Highland Guard (Murray Family #20)

“We dinnae need an army,” said Callum with a laugh. “Just a few MacFingals. Let us hope Sir Adam demands to begin his fight ere his archers can replace those lost fletchers. Now, I have a confession to make.” He grinned when everyone looked at him. “’Tis nay that exciting.

“I am still looking for ways to go in and out of Glencullaich unseen. I was doing it all by myself, inspecting every inch of the wall, every space between buildings, and walls, every floor, wall, and roof. But then I was telling Peg about how Roban keeps appearing in places where we cannae see how it could get in and the lovely Peg said, when she could stop laughing, ‘Why dinnae ye just follow the cat for a while?’” He looked at the stunned expressions on his friends’ faces and nodded. “So, ere I bared my moment of humiliation to the world, I tried it. Yesterday. And I found three places.”

“Three? When did this place become riddled with holes?” demanded Harcourt and he dragged his fingers through his hair. “I looked this place over from top to bottom when we first arrived and do so regularly now.”

“Only one of the three is big enough to have been used for a person to crawl through and might be able to be quickly widened to let in some men. My guess? The dogs and cats roaming around here dig the holes, especially the dogs as ’tis what they do, and Biddy occasionally widened and lengthened one for her own use or because it was one of the things Clyde was telling her to do. Then the other two lassies creeping in and out as they please started to do the same. So what ye get is a mess and one that doesnae go away because the ones doing it keep making new ones.”

“Wheesht, what are ye lads doing round here that is making those lassies dig their way out?” said Ned, laughing heartily as he put his arms over his head to protect himself from the empty tankards hurled at his head.

“Am I interrupting something?” asked Annys as she stepped into the great hall, fighting against the urge to laugh along with the men so thoroughly enjoying themselves.

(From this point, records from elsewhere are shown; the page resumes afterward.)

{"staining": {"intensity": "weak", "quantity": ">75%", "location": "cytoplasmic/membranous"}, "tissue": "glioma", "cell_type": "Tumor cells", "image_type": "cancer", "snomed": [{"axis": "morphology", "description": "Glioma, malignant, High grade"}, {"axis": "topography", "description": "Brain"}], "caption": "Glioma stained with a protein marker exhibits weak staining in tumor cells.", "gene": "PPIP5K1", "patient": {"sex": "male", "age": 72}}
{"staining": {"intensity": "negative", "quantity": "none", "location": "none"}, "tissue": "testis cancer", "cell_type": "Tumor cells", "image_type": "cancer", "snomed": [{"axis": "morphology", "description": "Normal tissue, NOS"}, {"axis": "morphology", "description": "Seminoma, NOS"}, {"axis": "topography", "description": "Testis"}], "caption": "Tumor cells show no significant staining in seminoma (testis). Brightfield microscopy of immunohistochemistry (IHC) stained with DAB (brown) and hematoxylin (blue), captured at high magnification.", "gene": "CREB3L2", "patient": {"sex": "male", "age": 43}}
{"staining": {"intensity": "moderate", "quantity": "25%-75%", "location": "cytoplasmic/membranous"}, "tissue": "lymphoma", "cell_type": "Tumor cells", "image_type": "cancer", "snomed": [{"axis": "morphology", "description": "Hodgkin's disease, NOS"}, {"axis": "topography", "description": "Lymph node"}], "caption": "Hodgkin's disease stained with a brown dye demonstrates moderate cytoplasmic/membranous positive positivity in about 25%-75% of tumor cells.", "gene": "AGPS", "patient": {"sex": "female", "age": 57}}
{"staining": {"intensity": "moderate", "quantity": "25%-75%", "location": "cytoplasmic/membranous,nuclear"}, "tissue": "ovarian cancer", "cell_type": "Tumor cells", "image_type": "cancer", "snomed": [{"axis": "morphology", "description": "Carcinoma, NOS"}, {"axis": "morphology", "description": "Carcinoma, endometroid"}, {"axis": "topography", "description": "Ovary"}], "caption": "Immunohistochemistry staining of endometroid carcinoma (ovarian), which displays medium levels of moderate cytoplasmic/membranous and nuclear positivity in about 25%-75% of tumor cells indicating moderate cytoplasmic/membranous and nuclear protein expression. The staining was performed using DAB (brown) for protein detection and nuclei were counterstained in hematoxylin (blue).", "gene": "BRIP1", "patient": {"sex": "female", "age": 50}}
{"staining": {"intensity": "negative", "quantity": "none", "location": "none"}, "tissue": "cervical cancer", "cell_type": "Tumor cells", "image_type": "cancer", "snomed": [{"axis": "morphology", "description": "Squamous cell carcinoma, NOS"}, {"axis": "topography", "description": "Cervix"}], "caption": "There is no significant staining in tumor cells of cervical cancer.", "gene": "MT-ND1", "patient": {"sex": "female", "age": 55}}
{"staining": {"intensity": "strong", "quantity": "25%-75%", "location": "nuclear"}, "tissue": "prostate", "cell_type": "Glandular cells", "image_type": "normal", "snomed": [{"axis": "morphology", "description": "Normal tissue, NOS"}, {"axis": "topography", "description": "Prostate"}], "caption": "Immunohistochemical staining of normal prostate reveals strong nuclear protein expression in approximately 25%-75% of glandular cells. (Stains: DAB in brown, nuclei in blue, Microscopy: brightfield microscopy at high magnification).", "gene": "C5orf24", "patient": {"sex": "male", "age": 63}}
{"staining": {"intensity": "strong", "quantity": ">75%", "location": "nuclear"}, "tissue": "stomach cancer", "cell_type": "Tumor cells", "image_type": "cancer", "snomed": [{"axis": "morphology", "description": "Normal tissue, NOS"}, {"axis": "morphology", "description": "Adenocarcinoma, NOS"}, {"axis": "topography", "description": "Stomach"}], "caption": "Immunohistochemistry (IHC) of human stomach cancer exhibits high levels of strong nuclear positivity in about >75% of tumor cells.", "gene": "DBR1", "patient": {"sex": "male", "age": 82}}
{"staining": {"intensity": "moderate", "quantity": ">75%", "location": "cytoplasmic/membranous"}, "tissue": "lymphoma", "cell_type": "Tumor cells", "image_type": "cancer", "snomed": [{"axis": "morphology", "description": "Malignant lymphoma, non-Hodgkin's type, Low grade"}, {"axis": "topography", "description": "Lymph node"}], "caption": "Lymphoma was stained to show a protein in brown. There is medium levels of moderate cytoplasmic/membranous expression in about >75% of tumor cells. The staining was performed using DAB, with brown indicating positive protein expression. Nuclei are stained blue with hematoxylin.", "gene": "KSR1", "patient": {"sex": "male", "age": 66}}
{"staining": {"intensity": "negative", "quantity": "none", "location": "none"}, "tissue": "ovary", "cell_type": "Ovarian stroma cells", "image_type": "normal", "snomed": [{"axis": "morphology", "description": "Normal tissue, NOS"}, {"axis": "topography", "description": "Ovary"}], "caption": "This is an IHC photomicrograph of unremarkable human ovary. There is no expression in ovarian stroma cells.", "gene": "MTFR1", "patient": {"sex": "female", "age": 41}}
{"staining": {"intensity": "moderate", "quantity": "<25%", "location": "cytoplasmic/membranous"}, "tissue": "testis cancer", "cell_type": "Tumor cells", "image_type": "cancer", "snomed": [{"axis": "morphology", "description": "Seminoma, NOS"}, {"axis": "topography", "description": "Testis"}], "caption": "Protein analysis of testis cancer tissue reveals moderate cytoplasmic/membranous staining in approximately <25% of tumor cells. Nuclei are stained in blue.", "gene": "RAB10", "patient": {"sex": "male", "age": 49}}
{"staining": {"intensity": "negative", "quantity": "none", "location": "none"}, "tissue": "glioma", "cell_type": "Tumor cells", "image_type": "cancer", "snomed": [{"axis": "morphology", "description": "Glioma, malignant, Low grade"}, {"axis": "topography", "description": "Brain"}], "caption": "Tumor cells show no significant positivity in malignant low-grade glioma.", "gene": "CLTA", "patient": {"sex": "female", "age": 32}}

“Nay, ’tis just Ned being a lackwit,” said Harcourt as he held out his hand in a silent invitation for her to join them.

“Actually, I found it quite witty,” said Nathan and he grinned.

“Did ye want something?” asked Harcourt when she sat down next to him.

“Sir Adam’s father has finally sent a letter with his long pondering decision in it,” she replied and placed the letter on the table in front of her.

“What has he said?”

“That I am a liar and a whore, my son is a bastard and no true get of David’s, and that Glencullaich belongs in MacQueen hands.”

Annys could feel the heat of their collective anger despite how some of them had actually gone into what many would call a cold rage. Harcourt was most certainly in the grip of one. She could see it in his eyes. The other was Callum, which surprised her a little. He was usually the most pleasant and calm of the men.

“He is a dead mon,” Harcourt said.

“Weel, that would be a verra nice gift to give me, but I fear I must refuse,” Annys said. “Ye cannae go about killing a laird simply because he is an uncouth, foul-mouthed piece of midden heap slime.”

Those odd words slipped through Harcourt’s mind and reined in his temper enough for him to think more clearly and he looked at Annys. “Midden heap slime?” She shrugged while the others chuckled. “This goes far beyond insult, Annys. Half of what he wrote are words no weel-bred mon would e’er say before a lady. Ye cannae say this didnae upset you.”